YOLO (You Only Look Once) is a unified, real‑time object‑detection framework that treats detection as a single regression problem. A single neural network processes the whole image, divides it into a grid, and directly predicts bounding boxes, confidence scores, and class probabilities for all objects in the scene. This global, end‑to‑end approach enables fast inference (under 25 ms latency) with high average precision, while reducing background errors and improving generalization across domains.

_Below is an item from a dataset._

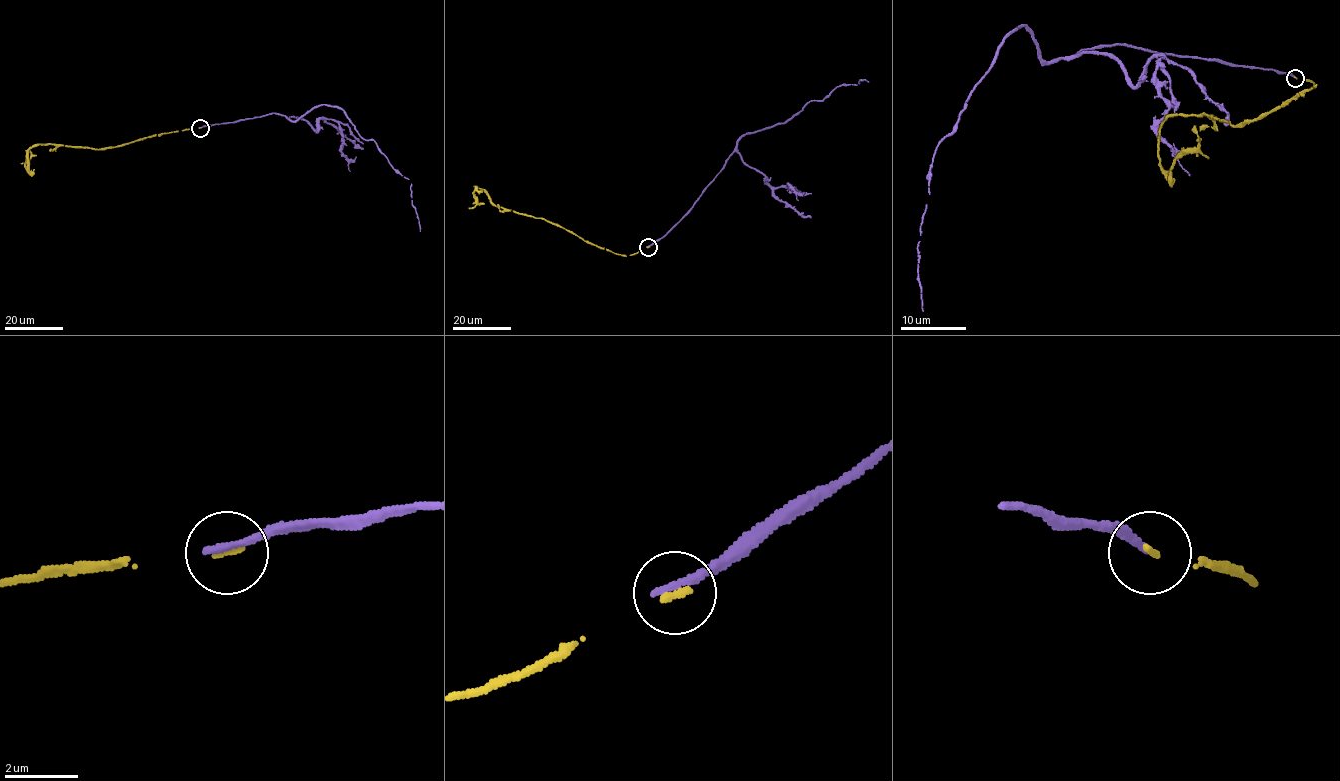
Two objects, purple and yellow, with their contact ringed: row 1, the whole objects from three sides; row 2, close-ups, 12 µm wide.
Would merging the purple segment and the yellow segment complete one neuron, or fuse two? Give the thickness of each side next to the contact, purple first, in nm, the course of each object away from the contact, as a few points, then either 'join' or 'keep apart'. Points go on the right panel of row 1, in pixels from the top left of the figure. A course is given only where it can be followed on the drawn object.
calibres 240 and 170 nm; course purple (1295, 78), (1125, 45), (1097, 45), (1046, 62), (1024, 27), (1016, 29), (933, 154), (917, 251), (924, 311); course yellow (1295, 78), (1314, 83), (1240, 126), (1206, 114), (1171, 114), (1159, 128), (1164, 170), (1199, 142), (1194, 132); keep apart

### **Printing your LlamaIndex response in a human-readable format**

In [18]:
from llama_index.core.response.pprint_utils import pprint_response
pprint_response(response,show_source=True)
print(response)

Final Response: YOLO (You Only Look Once) is a unified, real‑time
object‑detection framework that treats detection as a single
regression problem. A single neural network processes the whole image,
divides it into a grid, and directly predicts bounding boxes,
confidence scores, and class probabilities for all objects in the
scene. This global, end‑to‑end approach enables fast inference (under
25 ms latency) with high average precision, while reducing background
errors and improving generalization across domains.
______________________________________________________________________
Source Node 1/2
Node ID: bd63ddcd-3581-43d2-b28c-ab98caf2ce09
Similarity: 0.569550370275926
Text: This means we can process streaming video in real-time with less
than 25 milliseconds of latency. Furthermore, YOLO achieves more than
twice the mean average precision of other real-time systems. For a
demo of our system running in real-time on a webcam please see our
project webpage: http://pjreddie.com/yolo/. 

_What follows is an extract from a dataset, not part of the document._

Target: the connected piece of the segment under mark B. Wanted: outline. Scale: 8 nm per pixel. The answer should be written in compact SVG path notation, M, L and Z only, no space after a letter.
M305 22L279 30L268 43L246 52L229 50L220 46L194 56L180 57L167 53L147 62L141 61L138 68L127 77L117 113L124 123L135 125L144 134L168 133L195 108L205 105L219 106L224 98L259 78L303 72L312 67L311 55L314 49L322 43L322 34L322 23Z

### **Creates or loads a persistent vector index from disk so you can reuse it across sessions without rebuilding it, and then queries it with an LLM.**

In [15]:
import os.path
from llama_index.core import (
    VectorStoreIndex,
    SimpleDirectoryReader,
    StorageContext,
    load_index_from_storage,
)

# check if storage already exists
PERSIST_DIR = "./storage"
if not os.path.exists(PERSIST_DIR):
    # load the documents and create the index
    documents = SimpleDirectoryReader("data").load_data()
    index = VectorStoreIndex.from_documents(documents)
    # store it for later
    index.storage_context.persist(persist_dir=PERSIST_DIR)
else:
    # load the existing index
    storage_context = StorageContext.from_defaults(persist_dir=PERSIST_DIR)
    index = load_index_from_storage(storage_context)

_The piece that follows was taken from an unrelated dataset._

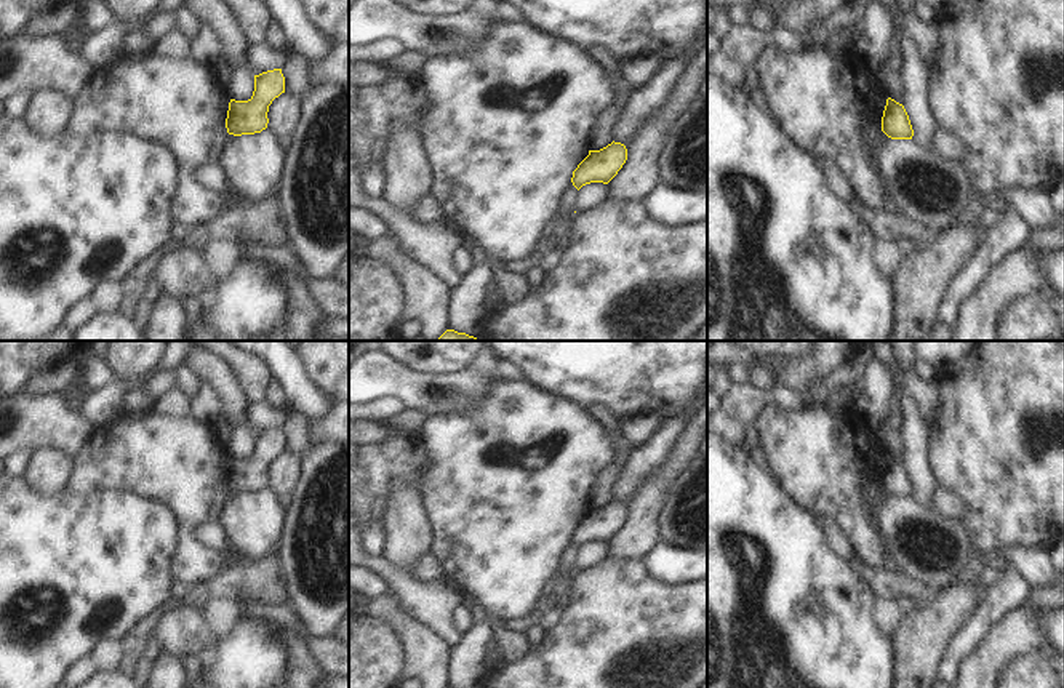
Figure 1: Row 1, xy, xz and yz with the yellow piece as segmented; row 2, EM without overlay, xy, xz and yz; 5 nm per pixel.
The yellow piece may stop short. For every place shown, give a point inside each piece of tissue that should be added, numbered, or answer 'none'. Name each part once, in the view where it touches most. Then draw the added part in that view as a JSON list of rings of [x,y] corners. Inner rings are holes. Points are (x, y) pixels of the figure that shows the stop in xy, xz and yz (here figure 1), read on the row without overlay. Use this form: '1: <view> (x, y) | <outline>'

# either way we can now query the index
query_engine = index.as_query_engine()
response = query_engine.query("What are transformers?")
print(response)

Transformers are neural models for sequence‑to‑sequence tasks that replace traditional recurrent or convolutional processing with a mechanism that relates all positions in a sequence to each other through self‑attention. They consist of an encoder that converts an input sequence into a continuous representation and a decoder that generates the output sequence one token at a time, using the encoder’s representations and previously generated tokens. By relying solely on self‑attention (often implemented with multiple attention heads), Transformers achieve constant‑time dependency modeling across the entire sequence without the need for sequence‑aligned recurrence.